Eine Berücksichtigung als Einkommen kann sich auch nicht aufgrund § 2 Abs. 4 der Arbeitslosengeld II Sozialgeld-Verordnung (Alg II-V) ergeben. Eine direkte Anwendung der Vorschrift scheitert bereits daran, dass § 2 Alg II-V nur für Einkommen aus nichtselbständiger Arbeit gilt. Für eine analoge Anwendung bleibt unter Berücksichtigung des fehlenden Marktwertes der in der Rehabilitationsklinik zur Verfügung gestellten Ernährung kein Raum. Freie Kost (oder Logis) eines Arbeitgebers (worauf sich § 2 Alg II-V i. V. m. der Sachbezugsverordnung bezieht) besitzen dagegen einen geldwerten – ggf. zu versteuernden - Vorteil und würden bei Nichtinanspruchnahme einen höheren Lohnanspruch bedingen. Auch wäre eine Regelung der Alg II-VO (wie § 2 Abs. 5 des Entwurfs des BMAS zur Neuregelung der Alg II-V, Stand 27. November 2007), mit der "bereitgestellte Verpflegung" überhaupt erst zum "Einkommen" erklärt wird, nicht von der Ermächtigungsgrundlage des § 13 SGB II gedeckt. Nach § 13 SGB II kann durch Rechtsverordnung bestimmt werden, 1. welche weiteren Einnahmen nicht als Einkommen zu berücksichtigen sind und wie das Einkommen im Einzelnen zu berechnen ist, 2. welche weiteren Vermögensgegenstände nicht als Vermögen zu berücksichtigen sind und wie der Wert des Vermögens zu ermitteln ist; und 3. welche Pauschalbeträge für die von dem Einkommen abzusetzenden Beträge zu berücksichtigen sind. Was dagegen Einkommen ist und als solches überhaupt berücksichtigen ist, bestimmt sich ausschließlich nach § 11 Abs. 1 SGB II und kann nicht zusätzlich durch Rechtsverordnung geregelt werden. Es kann daher im Sinne der beabsichtigten Neuordnung davon ausgegangen werden, dass dort weiterhin ausschließlich Sachbezüge eines Arbeitgebers im Rahmen nichtselbständiger Tätigkeit gemeint sein werden.
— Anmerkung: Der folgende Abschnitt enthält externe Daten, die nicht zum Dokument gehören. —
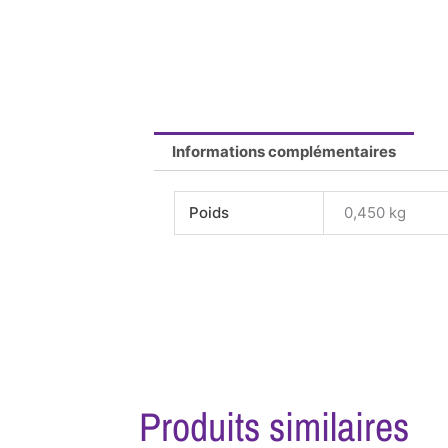
Informations complémentaires
Poids
0,450 kg
Produits similaires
Da es daher insgesamt an einer wesentlichen Änderung der Verhältnisse fehlt, war die Aufhebung der ursprünglich vollständig bewilligten Regelleistung rechtswidrig. Der Klägerin sind die einbehaltenen Beträge für August und September 2007 auf der Grundlage des Bewilligungsbescheides vom 21. Mai 2007 und des Änderungsbescheides vom 7. September 2007 nachzuzahlen. Weiterhin wird der Beklagte für die Monate Juli und August 2007 die Erhöhung des Regelsatzes auf 347,00 Euro zu berücksichtigen haben. Da hierüber jedoch noch keine Entscheidung des Beklagten ergangen ist, konnte die Kammer darüber nicht mitentscheiden.

Die Kostenentscheidung beruht auf § 193 SGG und entspricht dem Unterliegen des Beklagten.

Die Berufung bedurfte der Zulassung, da weder die Beschwer bei der streitigen Kürzung der Regelleistung in Höhe von insgesamt 141,69 Euro den Wert nach § 144 Abs. 1 S. 1 Nr. 1 SGG von 500,00 Euro überschreitet noch laufende Leistungen für mehr als ein Jahr im Streit stehen (§ 144 Abs. 1 S. 2 SGG). Das Gericht hat die Berufung jedoch zugelassen, da die Frage der Anrechnung von zur Verfügung gestellter Verpflegung bei stationärer Unterbringung grundsätzliche Bedeutung hat und noch nicht höchstrichterlich entschieden wurde (§ 144 Abs. 2 SGG).